Recently, I was fortunate enough to work with a rapidly growing business that grew by over 100% compound annual growth rate (CAGR) over three years. Anything over 40% CAGR can be considered hyper-growth, so this was incredible to witness.
Being in a hyper-growth company can be an exhilarating ride. Lots of new customers, new employees and new international markets to tap into – it was a whirlwind of globetrotting, Zoom meetings and fighting to stay alive. We scrambled for every dollar, and we always felt like we were just a few months away from losing it all.

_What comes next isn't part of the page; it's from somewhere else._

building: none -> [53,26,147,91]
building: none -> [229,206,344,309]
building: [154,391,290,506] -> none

I learned a few things about the relationship between growth and profitability.
Hyper-growth
This type of growth is normally experienced by young businesses (or industry disruptors) as they mature through the scaling phase of business development. Defined as the steep part of the growth curve, counter-intuitively, this type of growth is high-risk. The cost of new customer acquisition and onboarding multiplied by growth rate will always exceed net operating margins, meaning there’s a lot to potentially gain, but you’re also teetering on the brink of losing it all.
For these businesses, new customers significantly exceed existing customers and recruitment within the customer success team lags new business. This can lead to bad customer experiences, which ultimately increases customer churn and slows down new sales.

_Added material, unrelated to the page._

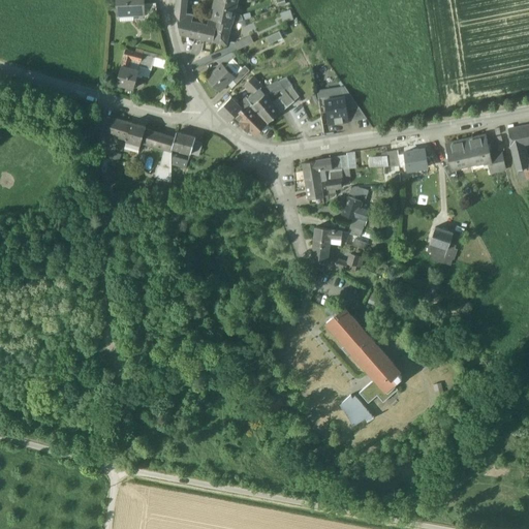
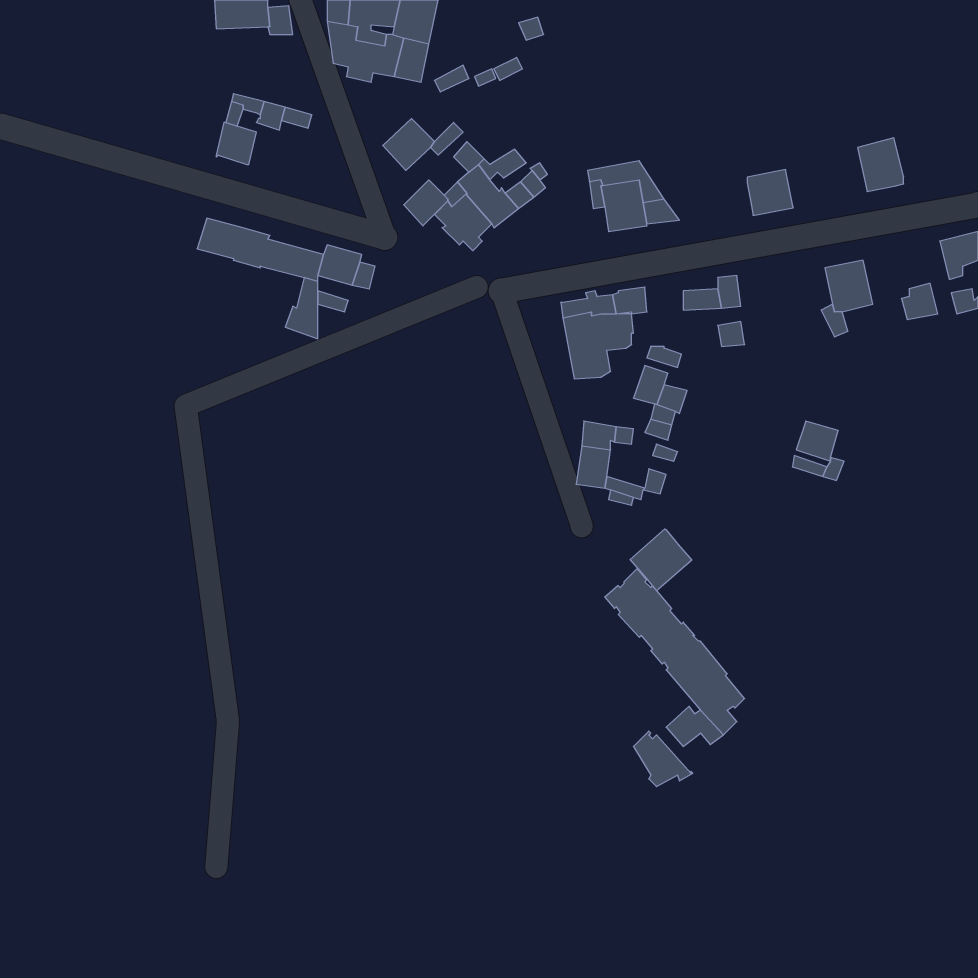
building: [466,135,491,164] -> [858,138,904,192]
building: [404,148,429,173] -> [747,170,793,215]
building: none -> [630,529,692,591]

Typically, this type of growth will attract funding as an investment in operations will resolve the scaling issues for a post-revenue business with proven customer fit and sales conversion.
So, once we secure funding, we build the team and the profits will flow, right?
Not necessarily. Depending on the type of business and market reach (is it global?), the business may remain unprofitable for many years if the CAGR remains high. The business will continue to attract funding on the promise of profits being realised at some point in the future.
It’s common for listed start-ups to rapidly grow and lose money for decades before they become profitable.
So, when does this type of business achieve profitability?
The answer: When growth slows.
At some point, the business will achieve optimal market penetration (slowing growth rate) and operational efficiencies (reduce costs to acquire and service customers). Slowed growth with increased profits indicates maturity. Depending on the type of business, when it matures, it may enter a phase of profitable linear or episodic growth.